- Strategy of cartel has helped to deplete half surplus stocks
- Bolstering prices is emboldening American shale-oil drillers
The clash between OPEC and America’s oil industry is reaching a day of reckoning.
The U.S. shale revolution is on course to be the greatest oil and gas boom in history, turning a nation once at the mercy of foreign imports into a global player. That seismic shift shattered the dominance of Saudi Arabia and the OPEC cartel, forcing them into an alliance with long-time rival Russia to keep a grip on world markets.
So far, it’s worked — global oil stockpiles are draining and prices are near two-year highs. But as the Organization of Petroleum Exporting Countries and Russia prepare to meet in Vienna this week to extend production cuts, ministers have little idea how U.S. shale production will respond in 2018.
“The production cuts are effective — it was absolutely the right decision, and the fact of striking a deal with Russia was crucial,” said Paolo Scaroni, vice-chairman of NM Rothschild & Sons and former chief executive officer of Italian oil giant Eni SpA. Nonetheless, “OPEC has not the same power. The U.S. becoming the biggest producer of oil in the world is a dramatic change.”
For OPEC members, the stakes couldn’t be higher. Saudi Arabia’s Crown Prince Mohammed Bin Salman is embarking on a radical economic transformation of the kingdom, including a partial sale of its state oil company that could be the largest public offering in history. Venezuela, reeling from years of recession and a crushing debt burden, is on the brink of political implosion.
The producers’ efforts to clear the oil surplus are starting to pay off. They’ve drained excess inventories in developed nations this year by 183 million barrels, or more than half of the glut, which now stands at about 140 million barrels, according to OPEC data. That has revived London-traded crude futures, which sank below $45 a barrel this summer, to a two-year high of $64.65 on Nov. 7.
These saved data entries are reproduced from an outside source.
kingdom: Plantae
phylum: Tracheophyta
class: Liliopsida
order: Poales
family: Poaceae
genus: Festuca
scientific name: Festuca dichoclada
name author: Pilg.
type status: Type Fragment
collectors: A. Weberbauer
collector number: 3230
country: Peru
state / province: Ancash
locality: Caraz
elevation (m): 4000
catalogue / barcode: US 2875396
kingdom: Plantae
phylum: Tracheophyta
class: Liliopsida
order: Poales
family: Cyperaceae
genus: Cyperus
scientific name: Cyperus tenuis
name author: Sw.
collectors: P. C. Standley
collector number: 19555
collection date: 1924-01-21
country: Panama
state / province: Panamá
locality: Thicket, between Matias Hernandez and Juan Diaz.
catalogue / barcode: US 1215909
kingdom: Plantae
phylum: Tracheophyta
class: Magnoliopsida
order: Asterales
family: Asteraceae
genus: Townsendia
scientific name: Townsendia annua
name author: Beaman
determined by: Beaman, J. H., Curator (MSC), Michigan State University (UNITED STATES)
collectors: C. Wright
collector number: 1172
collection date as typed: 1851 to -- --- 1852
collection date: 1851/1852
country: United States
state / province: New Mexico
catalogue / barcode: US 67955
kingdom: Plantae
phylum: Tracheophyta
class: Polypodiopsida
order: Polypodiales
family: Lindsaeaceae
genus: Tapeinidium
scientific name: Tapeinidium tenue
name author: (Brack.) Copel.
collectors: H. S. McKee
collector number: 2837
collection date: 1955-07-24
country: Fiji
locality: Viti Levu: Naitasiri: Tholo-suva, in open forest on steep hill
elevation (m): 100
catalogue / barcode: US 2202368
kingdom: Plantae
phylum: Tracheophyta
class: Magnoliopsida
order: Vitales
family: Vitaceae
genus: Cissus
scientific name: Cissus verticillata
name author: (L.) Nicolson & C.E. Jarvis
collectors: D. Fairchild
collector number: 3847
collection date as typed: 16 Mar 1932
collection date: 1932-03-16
There are even signs that OPEC’s opponents, the dozens of drillers tapping shale-oil deposits in Texas and North Dakota, are losing momentum. Companies may have already squeezed costs and maximized productivity as much as possible, and their investors are finally insisting profits are returned to them rather than re-invested in more drilling.
Yet, the basic paradox confronting OPEC is that the more it succeeds in bolstering prices, the more it emboldens shale explorers and other competitors, said Mike Wittner, head of oil market research at Societe Generale SA in New York.
Increases in U.S. oil production next year will be big enough to cancel much of the sacrifices made by OPEC and Russia, leaving the surplus more or less intact, forecasts from the International Energy Agency show. The recent rebound in prices could energize shale even further.
Instead of being able to declare victory next year and restore the production they’ve halted, OPEC may find itself trapped in an open-ended struggle, Wittner said.
“Now that they’re in it, I don’t see how they get out of it,” said Wittner. “They need to continue supply management for the foreseeable future.”
The need to cooperate indefinitely could strain the Saudi-Russia partnership.
With U.S. crude exports climbing from close to zero three years ago to now exceeding the combined shipments of OPEC’s smallest members, it increasingly looks as if the face-off between the cartel and what was formerly its biggest customer “has an endgame,” Morse said.
“And the endgame is there’s an awful lot of shale in the world.”